Kayısıbirlik resmen kapandı. Fiskobirlik fındıktan koparıldı. Yaklaşık üç aydır çalışanlarının maaşını ödeyemiyor. Üreticiye, bankalara, Toprak Mahsulleri Ofisi'ne (TMO) 120 milyon lirayı aşkın borcu var. Atatürk'ün direktifiyle kurulan 71 yıllık ve en büyük üretici birliği olan Fiskobirlik'in bugün yarın kapısına kilit vurulursa kimse şaşırmasın.

Diğer birliklerin de durumu pek parlak değil. Bir iki birlik dışında hepsi zararda. Üreticiden ürün alacak paraları yok. 2001'den beri finansman kaynağı olan Destekleme Fiyat İstikrar Fonu (DFİF) 31 Aralık 2008'den itibaren işlevsiz kaldı. Yerine yeni bir model de konulamadı.
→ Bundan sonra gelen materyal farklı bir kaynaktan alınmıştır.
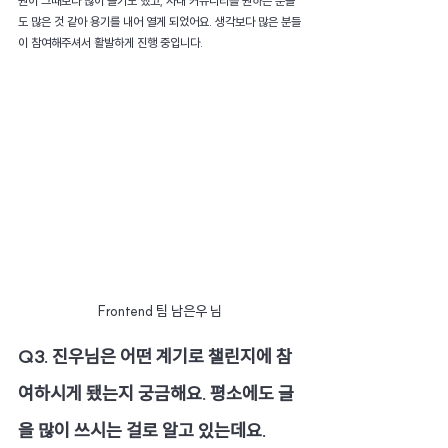
원이 그때보다 많이 늘기도 했고, 사내 커뮤니티를 원하는 분들
도 많은 것 같아 용기를 내어 열게 되었어요. 생각보다 많은 분들
이 참여해주셔서 활발하게 진행 중입니다.
Frontend 팀 남은우 님
Q3. 진우님은 어떤 계기로 챌린지에 참
여하시게 됐는지 궁금해요. 평소에도 글
을 많이 쓰시는 걸로 알고 있는데요.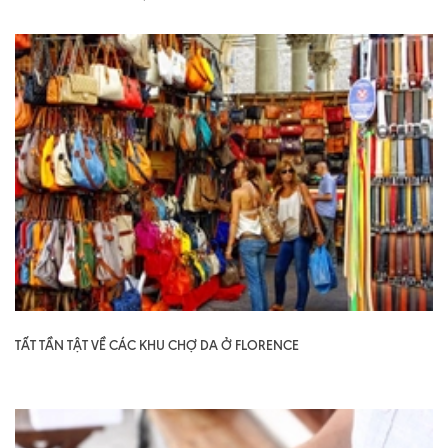
TẤT TẦN TẬT VỀ CÁC KHU CHỢ DA Ở FLORENCE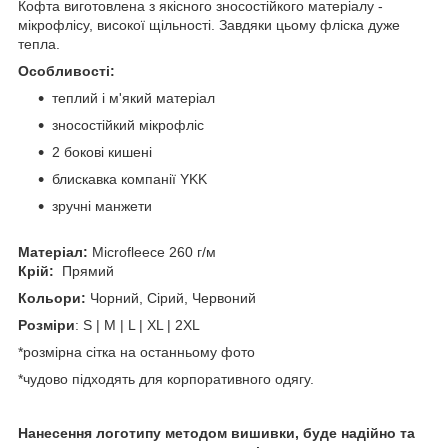
Кофта виготовлена з якісного зносостійкого матеріалу -
мікрофлісу, високої щільності. Завдяки цьому фліска дуже
тепла.
Особливості:
теплий і м'який матеріал
зносостійкий мікрофліс
2 бокові кишені
блискавка компанії YKK
зручні манжети
Матеріал:
Microfleece 260 г/м
Крій:
Прямий
Кольори:
Чорний, Сірий, Червоний
Розміри
: S | M | L | XL | 2XL
*розмірна сітка на останньому фото
*чудово підходять для корпоративного одягу.
Нанесення логотипу методом вишивки, буде надійно та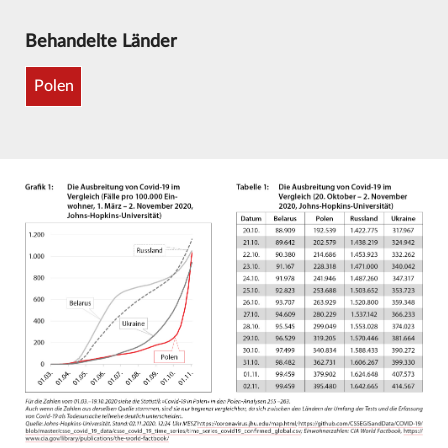
Behandelte Länder
Polen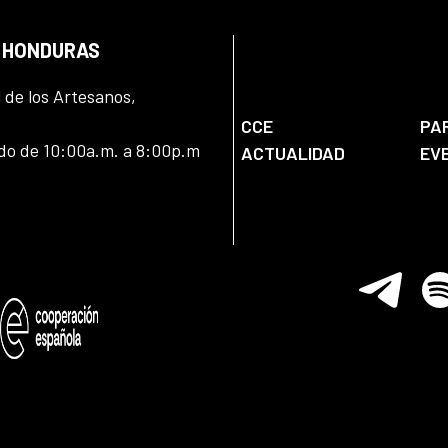
N HONDURAS
l de los Artesanos,
CCE
PA
ado de 10:00a.m. a 8:00p.m
ACTUALIDAD
EV
Telegram
Spo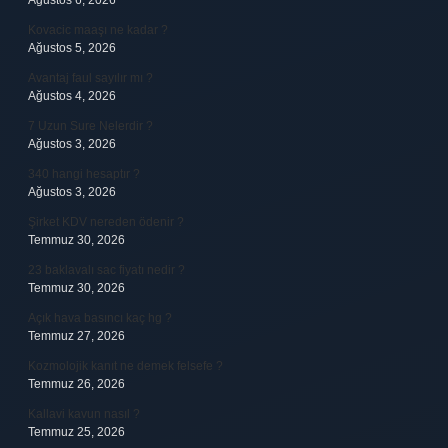
Ağustos 6, 2026
Kovacic maaşı ne kadar ?
Ağustos 5, 2026
Avantaj faul sayılır mı ?
Ağustos 4, 2026
7 Uzun Sure Nelerdir ?
Ağustos 3, 2026
340 hangi hesaptır ?
Ağustos 3, 2026
Şirket KDV nereden ödenir ?
Temmuz 30, 2026
23 baklavalı sac fiyatı nedir ?
Temmuz 30, 2026
Açık hava basıncı kaç hg ?
Temmuz 27, 2026
Kozmolojik kanıt ne demek felsefe ?
Temmuz 26, 2026
Kallavi kavun nasıl ?
Temmuz 25, 2026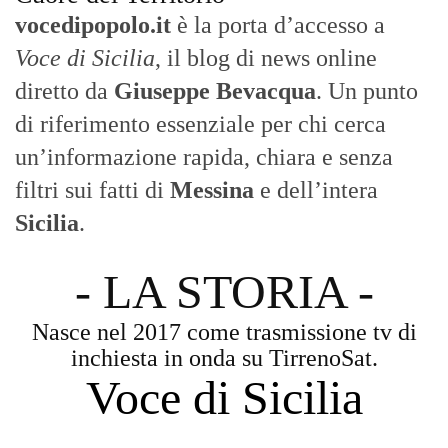
La Nostra Filosofia
Aggiornamenti tempestivi:
Notizie in tempo reale per restare sempre
connessi con la realtà dello Stretto e della regione.
Analisi e territorio:
La direzione di Giuseppe Bevacqua garantisce un
punto di vista incisivo, vicino ai cittadini e alle loro istanze.
Fruizione agile:
Una piattaforma pensata per una lettura veloce e
diretta delle notizie quotidiane.
HOME
BLOG
FAQ
CONTACT US
MODULE
© Copyright 2016 - VOCEDIPOPOLO. All Rights Reserved - PEC:
bevacquagiuseppe64@pec.it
Finansman modeli arayışı ve yasal düzenleme çalışmaları sürerken Sanayi ve Ticaret Bakanlığı Teşkilatlanma Genel Müdürlüğü, Türkiye'deki 17 birlikten sadece 8 birliğe bir faks mesajı gönderdi. Faks mesajında, İslam Kalkınma Bankası'nın bir kuruluşu olan "Uluslararası İslami Ticari Finansman Kuruluşu'nun (ITFC) değişik ülkelerdeki tarımsal üretici örgütlerine yönelik olarak uyguladığı "finansman programı"nın önemli bir alternatif olduğu bildirildi.

Sanayi ve Ticaret Bakanlığı, birliklere Ziraat Bankası veya yurtiçindeki bankalardan bir finansman modeli önermek yerine, İslam Kalkınma Bankası'nın finansman modelini önermesi dikkat çekici. Bakanlık, Dünya Bankası'nın boyunduruğundan kurtulan birlikleri, bu kez yeşil sermayenin kucağına itiyor.
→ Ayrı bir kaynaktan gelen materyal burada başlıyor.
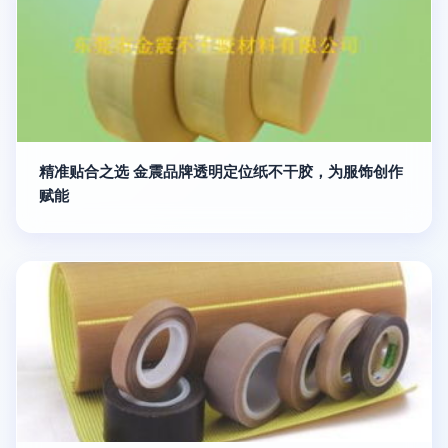
精准贴合之选 金震品牌透明定位纸不干胶，为服饰创作
赋能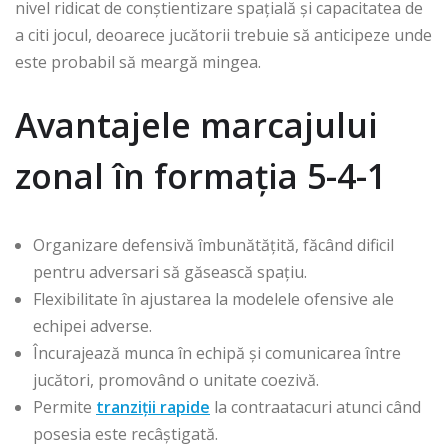
nivel ridicat de conștientizare spațială și capacitatea de
a citi jocul, deoarece jucătorii trebuie să anticipeze unde
este probabil să meargă mingea.
Avantajele marcajului
zonal în formația 5-4-1
Organizare defensivă îmbunătățită, făcând dificil
pentru adversari să găsească spațiu.
Flexibilitate în ajustarea la modelele ofensive ale
echipei adverse.
Încurajează munca în echipă și comunicarea între
jucători, promovând o unitate coezivă.
Permite
tranziții rapide
la contraatacuri atunci când
posesia este recâștigată.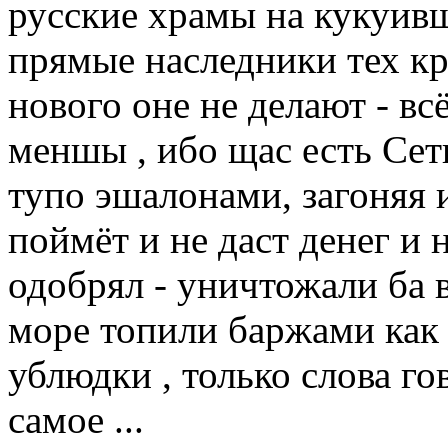
русские храмы на кукуивщ
прямые наследники тех к
нового оне не делают - вс
меншы , ибо щас есть Сет
тупо эшалонами, загоняя и
поймёт и не даст денег и н
одобрял - уничтожали ба в
море топили баржами как к
ублюдки , только слова го
самое ...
Bakanlığın önerdiği Uluslararası İslami Ticari Finansman Kuruluşu'nun finansman modeli şöyle işliyor:

1- Üretim aşamasında, üretim girdilerinin sağlanması için döviz bazında kredi veriliyor.

2- Ürün hasat edildikten sonra üreticiye ödeme yapılması için(girdiler için sağlanan krediler dahil) ürünün piyasa değerinin yüzde 85'ine kadar, ITFC tarafından anlaşmalı kuruluş üzerinden ürün alım kredisi veriliyor.
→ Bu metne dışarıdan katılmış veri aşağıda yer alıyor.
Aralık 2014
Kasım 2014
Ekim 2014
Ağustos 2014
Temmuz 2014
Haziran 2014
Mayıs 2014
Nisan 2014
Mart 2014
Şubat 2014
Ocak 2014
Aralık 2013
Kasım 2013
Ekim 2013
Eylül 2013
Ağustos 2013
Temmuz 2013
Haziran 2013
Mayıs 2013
3- Kredi kar payı sistemine göre kullandırılıyor ve faiz oranı (kâr payı) risk oranına göre değişkenlik gösteriyor.

4- ITFC, kredi verirken ürün rehin sistemi uyguluyor.

5- Garantör bir kuruluş aracılığıyla ürünler kredi alan kuruluşun uygun şartlardaki depoları da dahil, güvenilir depolarda korunuyor.

6- ITFC'nin izni olmadan ürün satılamıyor.

7- Satılan ürünün bedeli doğrudan krediye mahsuben ITFC'nin hesabına aktarılıyor.

Tariş Pamuk Birliği ve Çukobirlik, ITFC kredisi kullanmak için girişimde bulunan ilk iki birlik oldu.

Sanayi ve Ticaret Bakanlığı bu finansman modelini sadece 8 birliğe (Fiskobirlik, Güneydoğubirlik, Karadenizbirlik, Marmarabirlik, Tariş Zeytin ve Zeytinyağı Birliği, Tariş İncir, Tariş Üzüm ve Trakyabirlik) önermesi dikkat çekiyor.

Ayrıca, ITFC'nin başında tanıdık bir isim var. Devlet Planlama Teşkilatı'nın eski müsteşarı Ahmet Tıktık başkan yardımcısı olarak görev yapıyor.

Konuştuğumuz birlik yöneticileri, İslam Kalkınma Bankası yerine tarım bankası olarak bilinen Ziraat Bankası'ndan kredi kullanmak istediklerini, ancak kapıların kendilerine kapandığını ifade ettiler.

Birlik yöneticileri uygulanan çifte standarda da dikkat çekiyor. Tarım ve Köyişleri Bakanlığı'na bağlı çalışan tarımsal kalkınma kooperatifleri yıllık yüzde 5 faizle kredi kullanırken, Sanayi ve Ticaret Bakanlığı'na bağlı olduğu için Tarım Satış Kooperatifleri ve Birlikleri yüzde 28 faiz ile kredi kullandırılıyor.

Ziraat Bankası, Hazine desteği ile tarıma yüzde 7-13 oranında değişen faizle kredi kullandırıyor. Fakat birliklere aynı destek sağlanmıyor.

Özetle, kıskaca alınan birlikler şimdi de İslam Kalkınma Bankası'ndan kredi almaya zorlanıyor. Birçok birlik para bulamazsa ürün alamaz, faaliyet gösteremez durumda. Bu nedenle kredi almak zorundalar. Dünya Bankası'nın kökünden salladığı ve içini boşalttığı birlikler, şimdi yeşil sermayenin önüne yem olarak atılıyor. Son yıllarda tarımda etkin olmak isteyen yeşil sermaye bu şekilde Türkiye'ye girecek ve kök salacak. Türkiye'de pamuğun, üzümün, incirin, fındığın, ayçiçeğinin, zeytin ve zeytinyağının ne zaman ve nasıl satılacağına yeşil sermaye karar verecek.